3. Narrow results by changing flows

• Situation: You see many unrelated detections.
• Action: Turn off flows that produce noisy results, or enable only flows that match your needs.
• Result: Cleaner, more relevant findings.

4. Handle interruptions safely

• Situation: A run stops unexpectedly (system issue, manual stop).
• Action: Ensure checkpoints and resume are enabled. Restart the run from the last checkpoint.
• Result: You continue from the same place without redoing completed work.

5. Investigate a single item more deeply

• Situation: One important asset needs extra investigation.
• Action: Run a one-off job for that asset with a higher depth and specific flows.
• Result: Focused, deeper data for the item of interest.

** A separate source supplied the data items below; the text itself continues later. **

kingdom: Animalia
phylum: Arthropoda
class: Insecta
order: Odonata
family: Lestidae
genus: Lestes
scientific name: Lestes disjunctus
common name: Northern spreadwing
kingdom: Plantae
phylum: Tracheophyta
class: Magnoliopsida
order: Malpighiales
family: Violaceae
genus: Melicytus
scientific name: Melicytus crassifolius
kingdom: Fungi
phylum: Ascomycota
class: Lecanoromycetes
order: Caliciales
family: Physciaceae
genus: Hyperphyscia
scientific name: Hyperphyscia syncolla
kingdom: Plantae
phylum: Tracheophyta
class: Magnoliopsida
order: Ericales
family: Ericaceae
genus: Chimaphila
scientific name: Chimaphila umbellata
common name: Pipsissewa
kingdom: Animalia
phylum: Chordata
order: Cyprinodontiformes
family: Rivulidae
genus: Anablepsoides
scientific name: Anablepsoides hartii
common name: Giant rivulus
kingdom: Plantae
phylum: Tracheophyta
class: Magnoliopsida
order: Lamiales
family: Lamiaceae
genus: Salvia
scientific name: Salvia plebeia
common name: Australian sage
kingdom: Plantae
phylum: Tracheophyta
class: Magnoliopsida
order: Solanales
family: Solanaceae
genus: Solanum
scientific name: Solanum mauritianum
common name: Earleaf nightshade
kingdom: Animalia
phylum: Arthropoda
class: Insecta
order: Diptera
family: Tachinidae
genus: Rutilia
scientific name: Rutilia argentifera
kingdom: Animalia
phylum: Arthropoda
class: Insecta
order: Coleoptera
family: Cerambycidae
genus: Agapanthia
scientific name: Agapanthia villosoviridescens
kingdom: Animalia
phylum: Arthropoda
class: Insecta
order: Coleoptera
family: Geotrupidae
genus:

6. Tune for performance during busy times

• Situation: System or network heavy during business hours.
• Action: Schedule runs during off-peak hours and reduce depth temporarily.
• Result: Lower impact on regular operations.

7. Iterative approach to discovery

• Situation: New to a dataset and unsure what depth or flows are best.
• Action: Start with depth 0 or 1 and a small set of flows. Review results, then incrementally increase depth or add flows.
• Result: Controlled exploration and quicker learning about what yields useful findings.

8. Reduce noise after a broad run

• Situation: A broad run produced many detections, some irrelevant.
• Action: Narrow flows and run targeted lower-depth jobs on specific subsets of assets.
• Result: Cleaner results and less review work.

9. Quick checks versus deep scans

• Situation: You need a fast health check or a deep analysis.
• Action: Use low depth and few flows for fast checks; use higher depth and more flows for deep scans.
• Result: Flexible balance between speed and detail.